## What a Confidence Interval Tells You
A 95% confidence interval for your ROI gives the range within which your true ROI almost certainly falls, given your observed results. It quantifies how uncertain your performance estimate is.
## The Formula
For n bets, observed ROI r, and standard error SE:
SE = σ / √n
95% CI = r ± 1.96 × SE
Where σ is the standard deviation of your per-bet returns.
## A Worked Example
After 300 bets: observed ROI = +3.5%, σ = 1.0 unit per bet (typical even-money betting)
SE = 1.0 / √300 = 0.0577 units = 5.77% (per unit staked)

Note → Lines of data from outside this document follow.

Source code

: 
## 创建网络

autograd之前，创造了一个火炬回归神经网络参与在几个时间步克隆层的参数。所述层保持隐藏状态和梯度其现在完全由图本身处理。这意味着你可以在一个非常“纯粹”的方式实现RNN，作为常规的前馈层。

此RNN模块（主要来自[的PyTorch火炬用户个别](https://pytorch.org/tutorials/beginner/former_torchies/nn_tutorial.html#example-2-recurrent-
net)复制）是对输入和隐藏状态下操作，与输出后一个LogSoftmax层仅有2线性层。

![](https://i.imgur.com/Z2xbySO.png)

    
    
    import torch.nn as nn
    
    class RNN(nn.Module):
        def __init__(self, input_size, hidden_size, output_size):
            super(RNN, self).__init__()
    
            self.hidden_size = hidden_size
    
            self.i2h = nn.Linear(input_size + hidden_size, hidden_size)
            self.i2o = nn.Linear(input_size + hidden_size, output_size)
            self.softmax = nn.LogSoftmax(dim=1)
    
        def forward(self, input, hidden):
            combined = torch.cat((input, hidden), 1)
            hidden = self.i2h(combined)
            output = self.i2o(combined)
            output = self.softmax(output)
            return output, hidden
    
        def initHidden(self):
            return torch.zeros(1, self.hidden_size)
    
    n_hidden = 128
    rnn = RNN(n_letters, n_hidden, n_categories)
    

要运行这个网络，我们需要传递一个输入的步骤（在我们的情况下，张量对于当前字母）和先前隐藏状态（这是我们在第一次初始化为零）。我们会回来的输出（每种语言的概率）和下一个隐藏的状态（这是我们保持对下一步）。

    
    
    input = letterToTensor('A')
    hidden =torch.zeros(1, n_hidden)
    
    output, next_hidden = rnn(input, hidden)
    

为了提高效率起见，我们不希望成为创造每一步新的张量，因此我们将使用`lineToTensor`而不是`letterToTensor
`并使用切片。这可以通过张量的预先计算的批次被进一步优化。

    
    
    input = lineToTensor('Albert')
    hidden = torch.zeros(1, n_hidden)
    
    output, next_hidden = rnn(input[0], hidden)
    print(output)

95% CI = 3.5% ± 1.96 × 5.77% = 3.5% ± 11.3% = [−7.8%, +14.8%]
Interpretation: "My true ROI is between −7.8% and +14.8% with 95% confidence." The confidence interval includes zero — so at 300 bets, you cannot rule out zero edge.
## Using Confidence Intervals Operationally
Run a confidence interval calculation at every 100-bet milestone. Track how the interval narrows as the sample grows. Only begin scaling stakes when the 95% CI lower bound is above 0% (the entire interval is positive).
This is the statistical test that distinguishes validated edge from lucky variance.
## The Upper Bound Information
The upper bound of the CI is also informative: "My true ROI is probably not higher than X%." This constrains the maximum expected return and prevents overconfident scaling based on hot streaks.